Why do you think you’re a higher risk than HP right now?

Well, it’s not just us, or anybody else in the third party support field. We all have great engineers that can probably solve any problem. But we still don’t have access to MPE source code. As a result, we absolutely are a much bigger risk. Can we find workarounds? Almost always. We haven’t run into a situation yet where we haven’t been able to get a customer back up and running.

From a customer’s view, if I’m doing a couple billion dollars a year through my HP 3000, and I walk into my CEO’s office and tell him, “Pivital is on the job,” they’ll say, “Who?” When he hears “HP is on the job,” he doesn’t have that same perception. When he thinks of HP, it’s in a much different light than the guy in the IT department — who’s probably dissatisfied with the level of HP service

It’s not a liability in that we can’t provide the same level of service; we do, and in a lot of cases we probably do a better job at it. Because all that we do is the HP 3000.

How much business in support has become available?

We saw a lot of hesitation from customers before end of sales. They weren’t sold on the fact that they weren’t going to have the HP safety net available to them. Look at how much 9x7 support HP is doing even now. Getting the customers to make the first commitment was the hard part. Now, a lot of the hesitation is starting to go away.

Why is that?

HP’s finished with most of its system shipments, although I’m sure they haven’t finished filling the State Farm order they got at the end of sales. Rumor had it that State Farm’s order was about 140 servers. But to 3000 customers, HP seems more determined to leave the 3000 market.

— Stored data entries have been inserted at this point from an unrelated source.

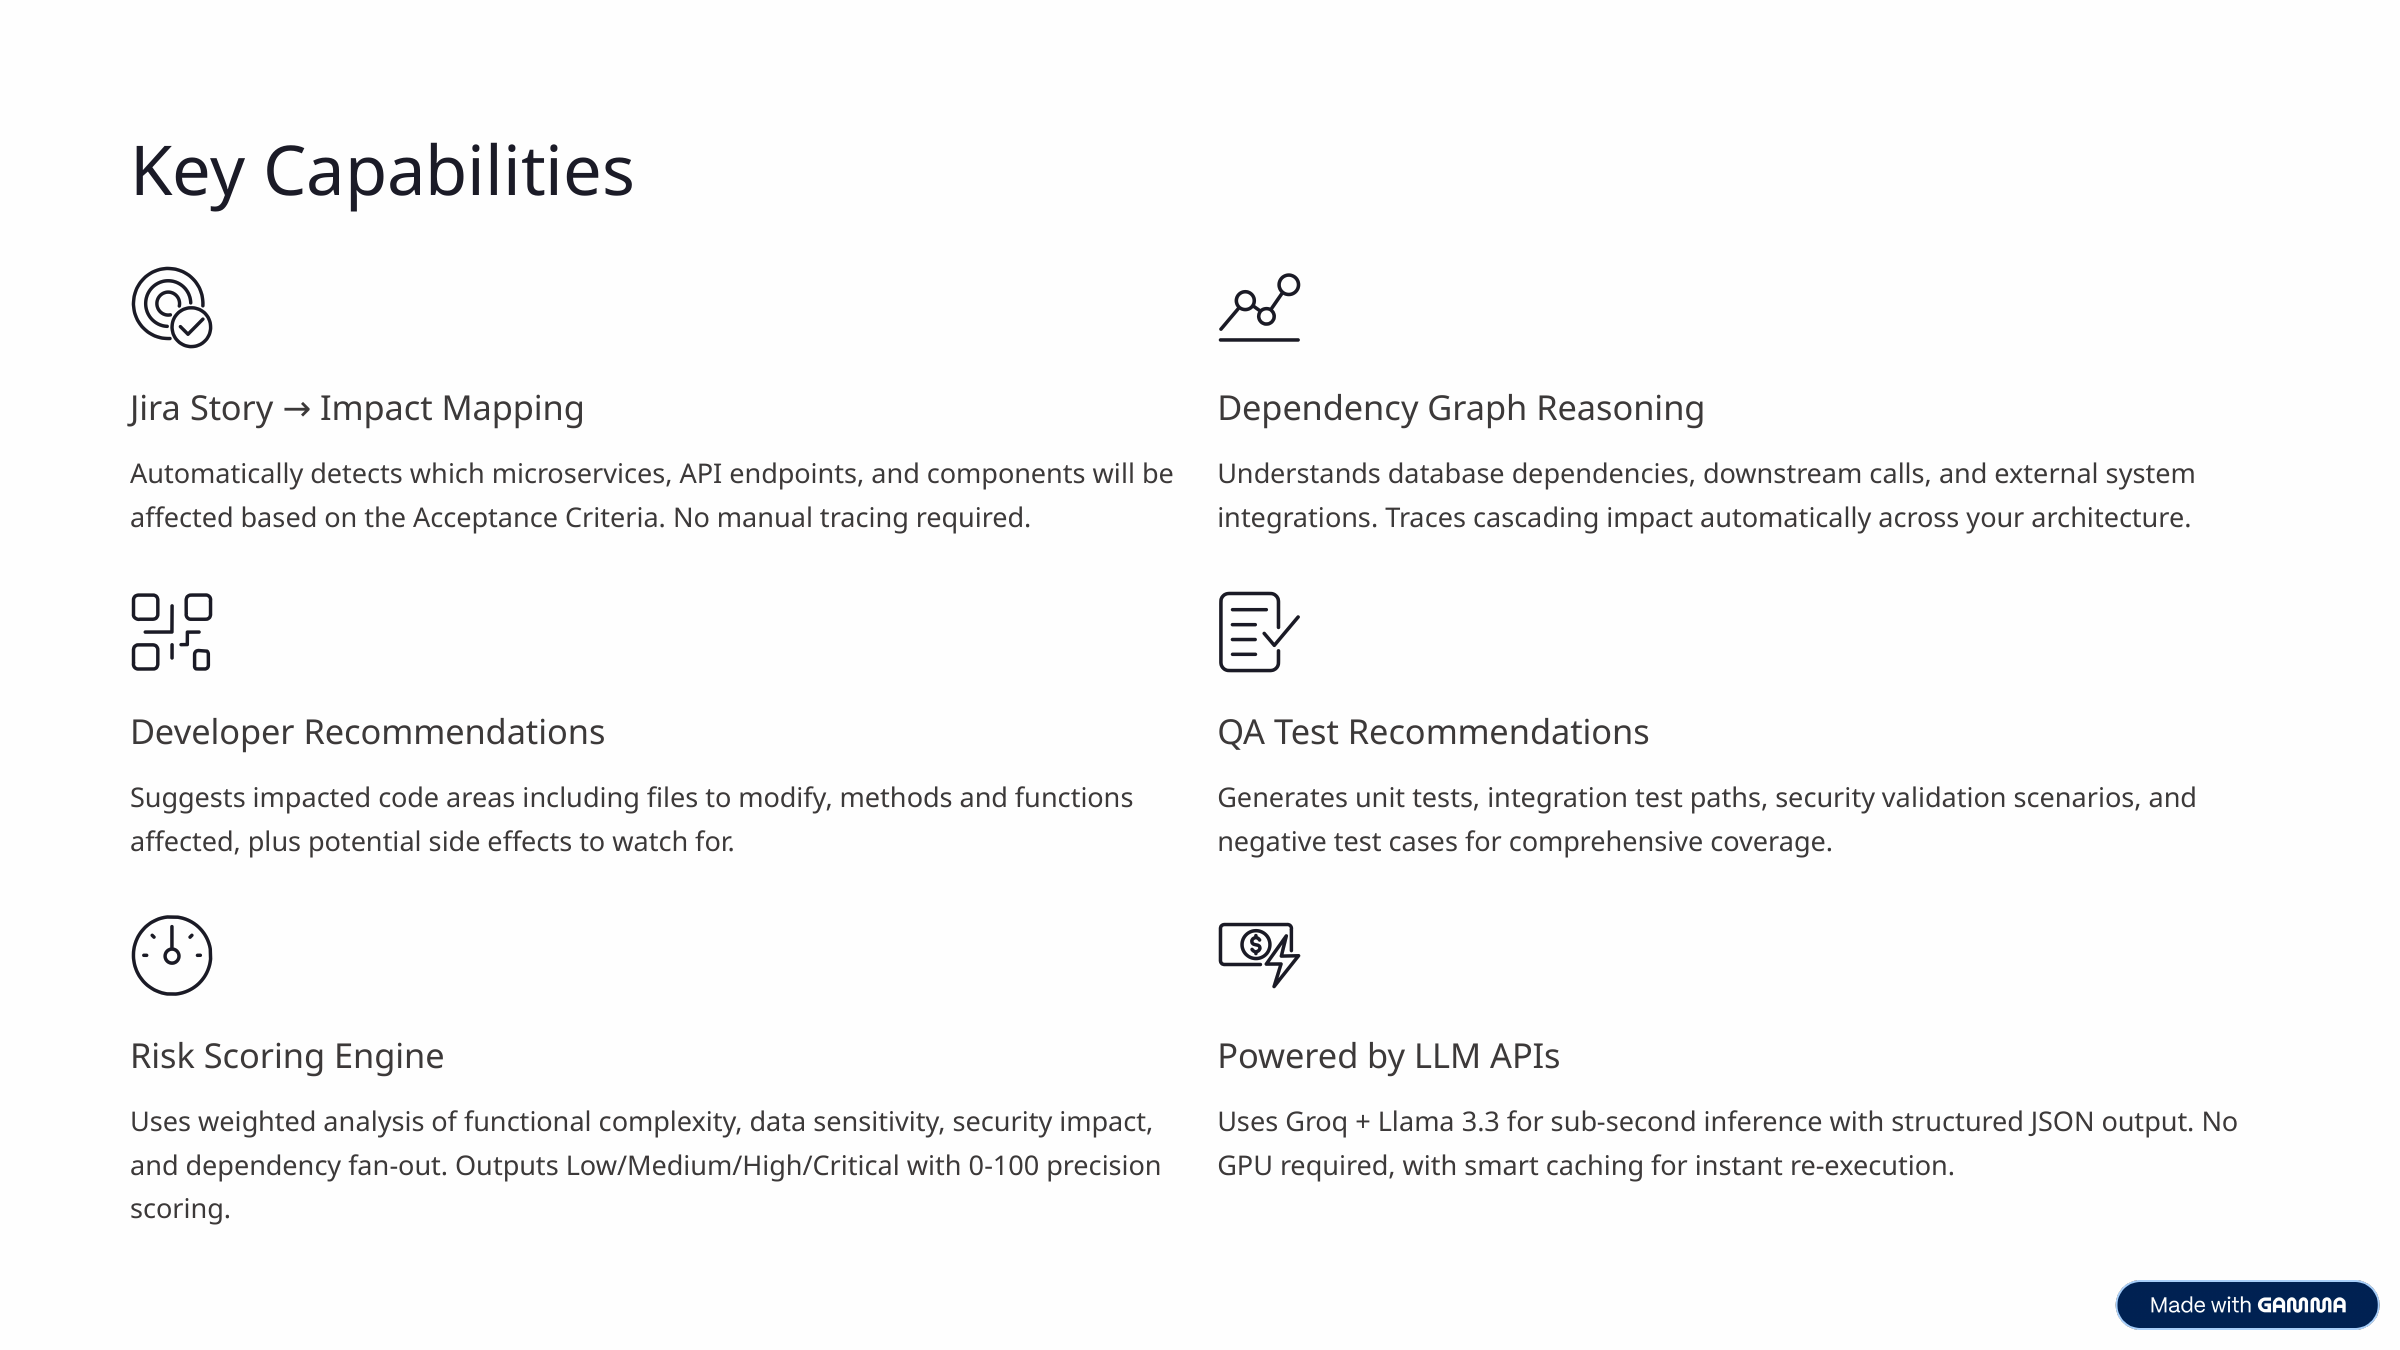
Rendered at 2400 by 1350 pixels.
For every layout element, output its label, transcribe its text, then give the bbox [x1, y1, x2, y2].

picture [1217, 265, 1302, 350]
picture [1217, 913, 1302, 998]
text_box Risk Scoring Engine [130, 1032, 479, 1077]
picture [1217, 589, 1302, 674]
picture [130, 589, 214, 674]
text_box Powered by LLM APIs [1217, 1032, 1568, 1077]
text_box Generates unit tests, integration test paths, security validation scenarios, and negative test cases for comprehensive coverage. [1217, 768, 2270, 859]
text_box Uses weighted analysis of functional complexity, data sensitivity, security impact, and dependency fan-out. Outputs Low/Medium/High/Critical with 0-100 precision scoring. [130, 1092, 1183, 1227]
text_box Understands database dependencies, downstream calls, and external system integrations. Traces cascading impact automatically across your architecture. [1217, 444, 2270, 535]
picture [130, 265, 214, 350]
picture [130, 913, 214, 998]
text_box Suggests impacted code areas including files to modify, methods and functions affected, plus potential side effects to watch for. [130, 768, 1183, 859]
text_box Uses Groq + Llama 3.3 for sub-second inference with structured JSON output. No GPU required, with smart caching for instant re-execution. [1217, 1092, 2270, 1183]
text_box Dependency Graph Reasoning [1217, 384, 1710, 429]
text_box Key Capabilities [130, 123, 828, 211]
text_box Developer Recommendations [130, 708, 611, 753]
picture [2106, 1271, 2389, 1339]
text_box Automatically detects which microservices, API endpoints, and components will be affected based on the Acceptance Criteria. No manual tracing required. [130, 444, 1183, 535]
text_box QA Test Recommendations [1217, 708, 1654, 753]
text_box Jira Story → Impact Mapping [130, 384, 594, 429]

Did HP’s extension of its support for 6.5 make a difference to your business or the marketplace?

They did us a huge favor with that announcement. They said they’re not fixing problems with 6.5, but they’ll keep charging customers for support. If there’s a problem, they’ll have the customers go out and get MPE/iX 7.0. From our standpoint, we give that letter to our customers. It’s a selling point for us. They just leveled the playing field for the vast majority of customers.